Ella no intentó hacerle cambiar de opinión. De forma mecánica, escribió unas palabras en la lista que le había entregado, la lista en la que aparecía el nombre de Liv, el nombre que saltaba de la página a sus ojos y significaba que su muerte ya no podría permanecer escondida y olvidada en aquel año lejano. Un año que había tardado todo el resto de su vida en borrar.
Benjamin fue indulgente. Su voz era queda y sostenía su mirada cada vez que ella la buscaba. Hablaron un rato y callaron aún más. Por fin, él se había puesto de pie sin intentar disimular que se llevaba el pastillero. Lo levantó, lo miró y sin decir nada se lo metió en el bolsillo.
—Hace tanto tiempo, Birgitte. Tenemos que aprender a vivir con ello. No podemos seguir pretendiendo que nunca haya sucedido. Los dos nos equivocamos. Pero de aquello ya hace mucho.
Luego la dejó allí y, al cerrar la puerta tras de sí, también cerró la vida de Birgitte Volter.
No temía la humillación. No era la pérdida del honor, podía soportar la caída que vendría. No temía el juicio ajeno. Puede que ni siquiera se lo reprocharan. Tenía a Roy, y a Per. Se merecía perderlo todo, pero no a ellos dos, y ellos no desaparecerían.
La noche anterior le había llegado la certeza. La decisión llevaba tomada muchos años.
Treinta y dos años no eran suficientes. No habían cicatrizado las heridas, solo la habían hecho madurar hasta entender la magnitud de su traición. Su niña murió sola, cuando su madre podría haber estado con ella. La vergüenza que le causaba su acción se mezclaba con la añoranza de un mundo en el que Liv estuviera viva.
Su vida se había terminado porque Liv había vuelto. Liv estaba en la habitación. Birgitte notaba el aroma de la nuca de la recién nacida, los cabellos diminutos y suaves contra su nariz. Birgitte sentía sus pechos hinchados sobre la boquita que se abría en una mueca hambrienta. Sintió la sensación arrolladora, desconocida y terrible de responsabilidad que cayó sobre ella cuando con solo dieciocho años, casi diecinueve, tuvo su primer hijo.

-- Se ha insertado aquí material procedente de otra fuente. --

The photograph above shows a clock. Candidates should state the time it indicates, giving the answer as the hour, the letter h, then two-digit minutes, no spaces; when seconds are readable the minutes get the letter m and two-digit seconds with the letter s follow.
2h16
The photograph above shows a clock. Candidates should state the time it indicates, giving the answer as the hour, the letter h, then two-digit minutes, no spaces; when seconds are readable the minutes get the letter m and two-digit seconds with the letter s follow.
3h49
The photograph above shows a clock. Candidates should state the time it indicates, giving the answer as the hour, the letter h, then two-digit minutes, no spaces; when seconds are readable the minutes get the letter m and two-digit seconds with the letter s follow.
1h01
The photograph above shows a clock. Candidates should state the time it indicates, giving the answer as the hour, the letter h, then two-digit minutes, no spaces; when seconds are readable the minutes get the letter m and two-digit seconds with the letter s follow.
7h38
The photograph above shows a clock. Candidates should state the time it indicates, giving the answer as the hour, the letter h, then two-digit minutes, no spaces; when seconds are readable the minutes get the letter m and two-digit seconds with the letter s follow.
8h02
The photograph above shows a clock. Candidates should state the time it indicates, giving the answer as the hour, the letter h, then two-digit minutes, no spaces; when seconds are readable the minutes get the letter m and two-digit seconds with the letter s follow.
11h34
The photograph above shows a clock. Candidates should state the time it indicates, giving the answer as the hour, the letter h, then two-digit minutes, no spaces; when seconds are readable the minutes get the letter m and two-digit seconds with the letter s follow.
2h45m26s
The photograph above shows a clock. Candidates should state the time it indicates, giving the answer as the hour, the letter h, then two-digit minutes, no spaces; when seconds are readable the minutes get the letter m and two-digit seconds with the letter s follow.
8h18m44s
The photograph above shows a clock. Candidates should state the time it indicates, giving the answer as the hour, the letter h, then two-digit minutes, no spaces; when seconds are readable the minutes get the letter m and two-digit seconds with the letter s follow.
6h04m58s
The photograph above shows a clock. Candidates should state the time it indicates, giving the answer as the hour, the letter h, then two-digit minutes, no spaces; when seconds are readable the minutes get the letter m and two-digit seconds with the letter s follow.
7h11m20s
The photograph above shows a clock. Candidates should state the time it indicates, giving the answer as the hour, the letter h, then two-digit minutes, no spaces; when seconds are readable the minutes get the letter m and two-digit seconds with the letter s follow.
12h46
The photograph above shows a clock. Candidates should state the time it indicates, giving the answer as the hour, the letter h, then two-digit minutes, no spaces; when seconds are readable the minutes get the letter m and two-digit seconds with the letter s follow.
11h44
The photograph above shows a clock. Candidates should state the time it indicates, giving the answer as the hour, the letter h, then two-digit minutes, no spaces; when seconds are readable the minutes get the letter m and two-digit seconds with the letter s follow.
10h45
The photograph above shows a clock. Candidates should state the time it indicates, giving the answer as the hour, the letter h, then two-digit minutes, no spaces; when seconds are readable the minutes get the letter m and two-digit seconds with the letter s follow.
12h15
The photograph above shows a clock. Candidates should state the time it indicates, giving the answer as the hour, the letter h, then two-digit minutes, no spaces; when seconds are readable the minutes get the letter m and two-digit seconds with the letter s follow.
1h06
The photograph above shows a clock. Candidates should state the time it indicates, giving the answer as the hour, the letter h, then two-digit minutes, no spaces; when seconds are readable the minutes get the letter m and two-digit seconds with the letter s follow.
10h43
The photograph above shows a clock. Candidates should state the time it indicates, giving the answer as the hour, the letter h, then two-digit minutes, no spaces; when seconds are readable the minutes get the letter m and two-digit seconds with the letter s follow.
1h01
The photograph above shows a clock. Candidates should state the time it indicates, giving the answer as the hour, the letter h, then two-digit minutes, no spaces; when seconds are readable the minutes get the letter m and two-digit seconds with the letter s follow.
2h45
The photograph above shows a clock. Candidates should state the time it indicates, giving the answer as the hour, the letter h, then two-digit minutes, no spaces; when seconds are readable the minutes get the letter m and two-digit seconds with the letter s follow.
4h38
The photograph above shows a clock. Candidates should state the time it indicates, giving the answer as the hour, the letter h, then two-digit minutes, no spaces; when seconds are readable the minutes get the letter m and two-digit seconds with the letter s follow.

Había llorado durante horas. Podía oír su llanto, llegaba de todas partes, llenaba la habitación hasta el techo, hasta el cielo, casi tan alto como era posible llegar en Oslo, esta ciudad en la que se había escondido de Liv y en la que había trabajado y se había esforzado para alejarse de la catástrofe de su juventud. Desde entonces siempre había asumido grandes responsabilidades, y las había sentido plenamente, pero nunca había conseguido alejarse de su infinita traición. Ahora la había alcanzado, estaba frente a ella como un león con las fauces risueñas, abiertas y babeantes, y era aquí donde todo iba a terminar. La muerte de Liv la había traído hasta aquí, y era aquí donde la vida debía detenerse.
Muy despacio, envolvió el revólver con el chal. No soportaba ver el arma. El revólver en sí ya era un reproche. Había escogido el Nagant de su madre precisamente porque ella lo habría impedido; su madre nunca hubiera dejado morir a Liv.
Cuando se llevó el arma envuelta a la sien, oyó que alguien andaba en la habitación de al lado.
Eso no le impidió apretar el gatillo.